Do Minors Have to File Taxes? 

Dependent minors will not owe tax if their earned income does not exceed the standard deduction. The standard deduction for the 2022 tax year is $12,950 for single filers. Minors could still get a tax refund if they earned less than that amount.

Also, minors need to file a tax return if they collected more than $1,150 in unearned income during 2022, such as from interest or dividends. When the minor has only unearned income, parents might have the option to report it on their own tax return. When minor dependents earn both earned income (e.g., tips, wages, or self-employment income) and unearned income (i.e., income from investments or unemployment), the combined amounts might trigger a filing requirement.
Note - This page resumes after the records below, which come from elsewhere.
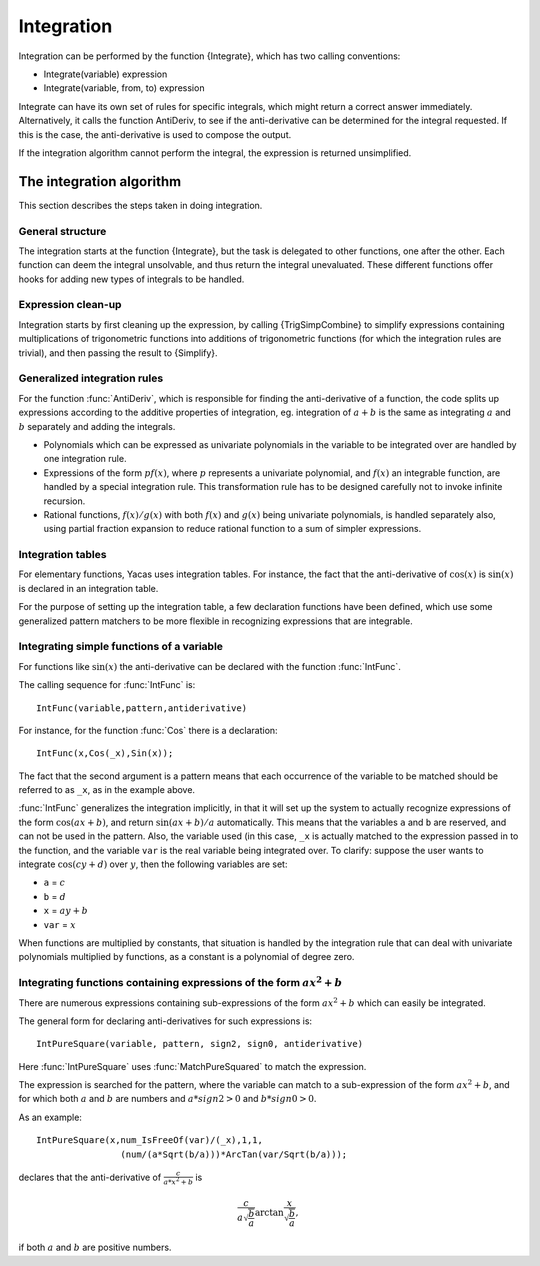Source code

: ===========
Integration
===========

Integration can be performed by the function {Integrate}, which has
two calling conventions:

* Integrate(variable) expression
* Integrate(variable, from, to) expression

Integrate can have its own set of rules for specific integrals, which
might return a correct answer immediately. Alternatively, it calls the
function AntiDeriv, to see if the anti-derivative can be determined
for the integral requested. If this is the case, the anti-derivative
is used to compose the output.

If the integration algorithm cannot perform the integral, the
expression is returned unsimplified.

The integration algorithm
-------------------------

This section describes the steps taken in doing integration.

General structure
^^^^^^^^^^^^^^^^^

The integration starts at the function {Integrate}, but the task is
delegated to other functions, one after the other.  Each function can
deem the integral unsolvable, and thus return the integral
unevaluated. These different functions offer hooks for adding new
types of integrals to be handled.

Expression clean-up
^^^^^^^^^^^^^^^^^^^

Integration starts by first cleaning up the expression, by calling
{TrigSimpCombine} to simplify expressions containing multiplications
of trigonometric functions into additions of trigonometric functions
(for which the integration rules are trivial), and then passing the
result to {Simplify}.

Generalized integration rules
^^^^^^^^^^^^^^^^^^^^^^^^^^^^^

For the function :func:`AntiDeriv`, which is responsible for finding the
anti-derivative of a function, the code splits up expressions
according to the additive properties of integration, eg. integration
of :math:`a+b` is the same as integrating :math:`a` and :math:`b` separately
and adding the integrals.

* Polynomials which can be expressed as univariate polynomials in the
  variable to be integrated over are handled by one integration rule.
* Expressions of the form :math:`pf(x)`, where :math:`p` represents a
  univariate polynomial, and :math:`f(x)` an integrable function, are
  handled by a special integration rule. This transformation rule has
  to be designed carefully not to invoke infinite recursion.
* Rational functions, :math:`f(x)/g(x)` with both :math:`f(x)` and :math:`g(x)`
  being univariate polynomials, is handled separately also, using partial
  fraction expansion to reduce rational function to a sum of simpler
  expressions.

Integration tables
^^^^^^^^^^^^^^^^^^

For elementary functions, Yacas uses integration tables. For instance,
the fact that the anti-derivative of :math:`\cos(x)` is :math:`\sin(x)` is
declared in an integration table.

For the purpose of setting up the integration table, a few declaration
functions have been defined, which use some generalized pattern
matchers to be more flexible in recognizing expressions that are
integrable.

Integrating simple functions of a variable
^^^^^^^^^^^^^^^^^^^^^^^^^^^^^^^^^^^^^^^^^^

For functions like :math:`\sin(x)` the anti-derivative can be declared with
the function :func:`IntFunc`.

The calling sequence for :func:`IntFunc` is::

    IntFunc(variable,pattern,antiderivative)

For instance, for the function :func:`Cos` there is a declaration::

    IntFunc(x,Cos(_x),Sin(x));

The fact that the second argument is a pattern means that each
occurrence of the variable to be matched should be referred to as
``_x``, as in the example above.

:func:`IntFunc` generalizes the integration implicitly, in that it will set up
the system to actually recognize expressions of the form :math:`\cos(ax+b)`,
and return :math:`\sin(ax+b)/a` automatically. This means that the
variables ``a`` and ``b`` are reserved, and can not be used in the
pattern. Also, the variable used (in this case, ``_x`` is actually
matched to the expression passed in to the function, and the variable
``var`` is the real variable being integrated over. To clarify: suppose
the user wants to integrate :math:`\cos(cy+d)` over :math:`y`, then the
following variables are set:

* ``a`` = :math:`c`
* ``b`` = :math:`d`
* ``x`` = :math:`ay+b`
* ``var`` = :math:`x`

When functions are multiplied by constants, that situation is handled
by the integration rule that can deal with univariate polynomials
multiplied by functions, as a constant is a polynomial of degree zero.


Integrating functions containing expressions of the form :math:`ax^2+b`
^^^^^^^^^^^^^^^^^^^^^^^^^^^^^^^^^^^^^^^^^^^^^^^^^^^^^^^^^^^^^^^^^^^^^^^

There are numerous expressions containing sub-expressions of the form
:math:`ax^2+b` which can easily be integrated.

The general form for declaring anti-derivatives for such expressions
is::

  IntPureSquare(variable, pattern, sign2, sign0, antiderivative)

Here :func:`IntPureSquare` uses :func:`MatchPureSquared` to match the expression.

The expression is searched for the pattern, where the variable can
match to a sub-expression of the form :math:`ax^2+b`, and for which both
:math:`a` and :math:`b` are numbers and :math:`a*sign2>0` and :math:`b*sign0>0`.

As an example::

    IntPureSquare(x,num_IsFreeOf(var)/(_x),1,1,
                    (num/(a*Sqrt(b/a)))*ArcTan(var/Sqrt(b/a)));

declares that the anti-derivative of :math:`\frac{c}{a*x^2+b}` is

.. math::

   \frac{c}{a\sqrt{\frac{b}{a}}}\arctan{\frac{x}{\sqrt{\frac{b}{a}}}},

if both :math:`a` and :math:`b` are positive numbers.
Do I File Taxes if I'm Self-Employed?

If you are self-employed, you must file a tax return if your net self-employment income is $400 or more. This is true whether you run your own business full time or on the side. If you are self-employed and required to file a tax return, you can reduce your tax liability by taking advantage of qualifying deductions and credits for the self-employed

The U.S. tax system is a pay-as-you-go system, so self-employed people often have to make estimated tax payments. The first quarterly estimated tax payment for 2023 is due on April 18, unless that date has been extended by the IRS due to severe storms and disasters. Most self-employed workers who expect to owe at least $1,000 ($500 for corporations) can avoid penalties if they make this estimated payment by Tax Day.  
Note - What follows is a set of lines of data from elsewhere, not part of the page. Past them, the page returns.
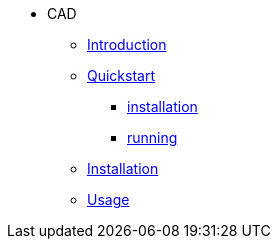 * CAD
** xref:index.adoc#introduction[Introduction]
** xref:index.adoc#quickstart[Quickstart]
*** xref:index.adoc#qs_installation[installation]
*** xref:index.adoc#qs_reference[running]
** xref:index.adoc#installation[Installation]
** xref:index.adoc#usage[Usage]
If You Have to File a Tax Return: What You Can Do

If you need to file a federal income tax return and haven't yet, there is still time. But remember: Tax Day is April 18. You can use IRS Free File if your adjusted gross income (AGI) was $73,000 or less for 2022. 

Also, if you aren't sure if you need to file a tax return, you can use the IRS's Interactive Tax Assistance tool to help you determine whether you are required to file a tax return and if you qualify for specific tax credits.